### PROBLEM TO WORK ON
For any picture in the lines below, please leave it out and copy the rest exactly.

◆ ◆ ◆ ◆

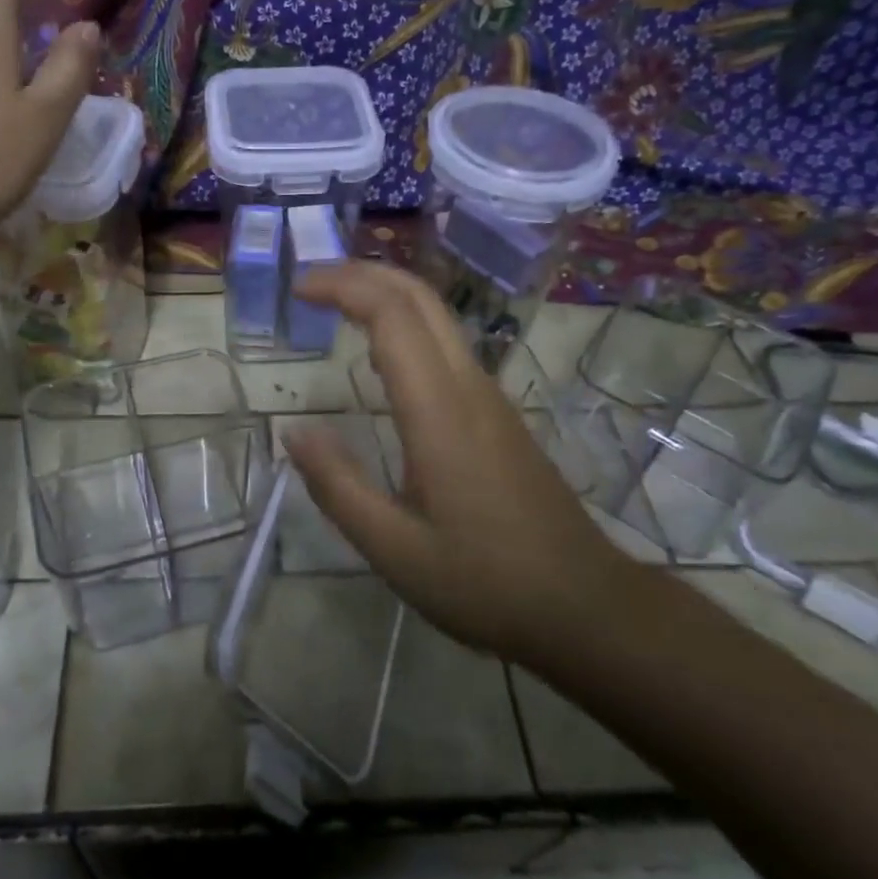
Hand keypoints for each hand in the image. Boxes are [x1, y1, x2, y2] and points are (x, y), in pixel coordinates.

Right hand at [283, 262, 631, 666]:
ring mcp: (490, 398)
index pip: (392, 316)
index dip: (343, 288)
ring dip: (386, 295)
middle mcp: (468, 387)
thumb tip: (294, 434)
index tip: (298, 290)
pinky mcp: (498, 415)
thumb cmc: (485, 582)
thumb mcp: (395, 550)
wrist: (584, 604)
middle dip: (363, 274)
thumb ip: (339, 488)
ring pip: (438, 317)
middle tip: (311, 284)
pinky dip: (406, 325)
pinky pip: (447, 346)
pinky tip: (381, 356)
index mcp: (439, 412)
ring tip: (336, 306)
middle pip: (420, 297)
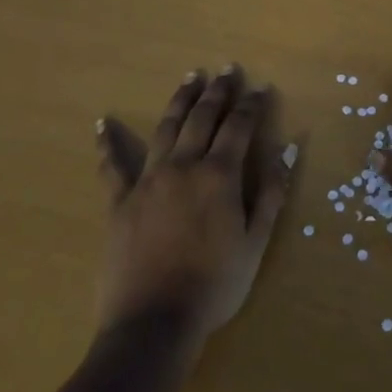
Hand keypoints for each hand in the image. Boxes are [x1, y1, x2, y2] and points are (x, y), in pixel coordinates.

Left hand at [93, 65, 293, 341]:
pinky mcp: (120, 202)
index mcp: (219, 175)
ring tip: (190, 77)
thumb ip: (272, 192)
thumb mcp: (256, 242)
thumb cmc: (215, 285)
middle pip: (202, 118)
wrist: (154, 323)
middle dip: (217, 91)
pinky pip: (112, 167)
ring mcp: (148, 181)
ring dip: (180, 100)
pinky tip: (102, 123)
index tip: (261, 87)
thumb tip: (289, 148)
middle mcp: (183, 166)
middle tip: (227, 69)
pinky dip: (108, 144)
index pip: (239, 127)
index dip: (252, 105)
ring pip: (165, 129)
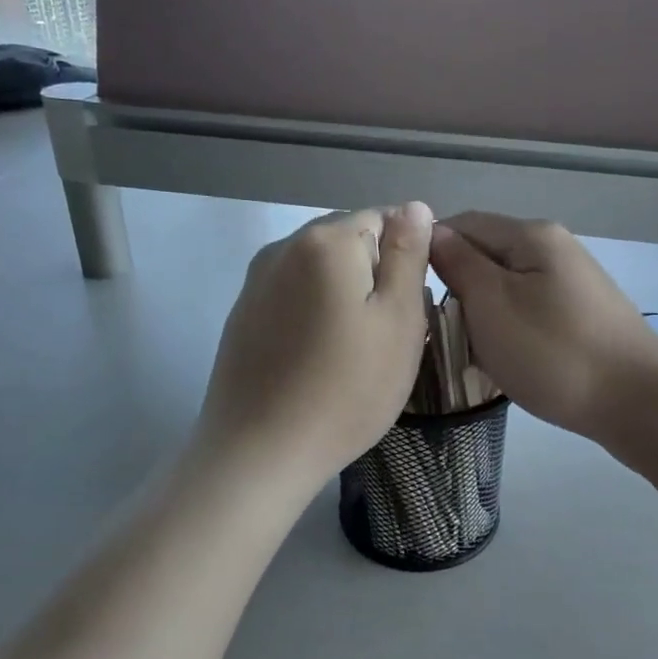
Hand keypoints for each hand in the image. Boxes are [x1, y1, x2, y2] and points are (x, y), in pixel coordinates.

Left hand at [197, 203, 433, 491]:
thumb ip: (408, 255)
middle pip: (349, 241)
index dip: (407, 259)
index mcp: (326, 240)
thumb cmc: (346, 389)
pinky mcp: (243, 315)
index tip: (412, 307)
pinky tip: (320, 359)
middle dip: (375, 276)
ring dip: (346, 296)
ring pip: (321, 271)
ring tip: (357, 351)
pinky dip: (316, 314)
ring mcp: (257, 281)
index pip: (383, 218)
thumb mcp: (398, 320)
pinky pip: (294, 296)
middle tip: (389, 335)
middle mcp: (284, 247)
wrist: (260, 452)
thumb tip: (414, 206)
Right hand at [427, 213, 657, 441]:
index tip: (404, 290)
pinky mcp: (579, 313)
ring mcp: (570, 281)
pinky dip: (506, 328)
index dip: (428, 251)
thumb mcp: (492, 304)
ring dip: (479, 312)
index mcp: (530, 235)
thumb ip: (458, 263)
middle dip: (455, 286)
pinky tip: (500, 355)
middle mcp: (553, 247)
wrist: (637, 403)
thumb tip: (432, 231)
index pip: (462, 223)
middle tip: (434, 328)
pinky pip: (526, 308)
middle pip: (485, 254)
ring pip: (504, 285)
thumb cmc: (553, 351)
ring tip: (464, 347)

◆ ◆ ◆ ◆

### RESPONSE TO THIS EXERCISE
Hand keypoints for each hand in the image. Boxes are [x1, y1, x2, y2] and points are (x, y), in pixel coordinates.

Right hand at [283, 262, 631, 666]:
ring mcp: (490, 398)
index pip: (392, 316)
index dip: (343, 288)
ring dip: (386, 295)
middle mcp: (468, 387)
thumb tip: (294, 434)
index tip: (298, 290)
pinky mcp: (498, 415)
thumb cmc: (485, 582)
thumb mcp: (395, 550)
wrist: (584, 604)
middle dip: (363, 274)
thumb ip: (339, 488)
ring pip: (438, 317)
middle tip: (311, 284)
pinky dip: (406, 325)
pinky pip: (447, 346)
pinky tip: (381, 356)
index mcp: (439, 412)
ring tip: (336, 306)
middle pip: (420, 297)
Hand keypoints for each hand in the image. Boxes are [x1, y1, x2, y2] and points are (x, y), in pixel coordinates.

Left hand at [93, 65, 293, 341]:
pinky mcp: (120, 202)
index mcp: (219, 175)
ring tip: (190, 77)
thumb ip: (272, 192)
thumb mcp: (256, 242)
thumb cmc: (215, 285)
middle pip: (202, 118)
wrist: (154, 323)
middle dip: (217, 91)
pinky pip: (112, 167)
ring mcp: (148, 181)
ring dip: (180, 100)
pinky tip: (102, 123)
index tip: (261, 87)
thumb tip: (289, 148)
middle mcp: (183, 166)
middle tip: (227, 69)
pinky dip: (108, 144)
index pip: (239, 127)
index dip: (252, 105)
ring pip: (165, 129)
Hand keypoints for each hand in the image. Boxes are [x1, y1, x2, y2] and points are (x, y), in pixel coordinates.

Left hand at [197, 203, 433, 491]:
thumb ip: (408, 255)
middle pip: (349, 241)
index dip: (407, 259)
index mcp: (326, 240)
thumb cmc: (346, 389)
pinky mcp: (243, 315)
index tip: (412, 307)
pinky tip: (320, 359)
middle dip: (375, 276)
ring dip: (346, 296)
ring pip: (321, 271)
ring tip: (357, 351)
pinky dip: (316, 314)
ring mcp: (257, 281)
index pip: (383, 218)
thumb mcp: (398, 320)
pinky pip: (294, 296)
middle tip: (389, 335)
middle mcp: (284, 247)
wrist: (260, 452)
thumb tip: (414, 206)
Right hand at [427, 213, 657, 441]:
index tip: (404, 290)
pinky mcp: (579, 313)
ring mcp: (570, 281)
pinky dip: (506, 328)
index dip: (428, 251)
thumb mcp: (492, 304)
ring dip: (479, 312)
index mcp: (530, 235)
thumb ip: (458, 263)
middle dip: (455, 286)
pinky tip: (500, 355)
middle mcp: (553, 247)
wrist: (637, 403)
thumb tip: (432, 231)
index pip: (462, 223)
middle tip: (434, 328)
pinky pip: (526, 308)
middle pip: (485, 254)
ring pip: (504, 285)
thumb cmc: (553, 351)
ring tip: (464, 347)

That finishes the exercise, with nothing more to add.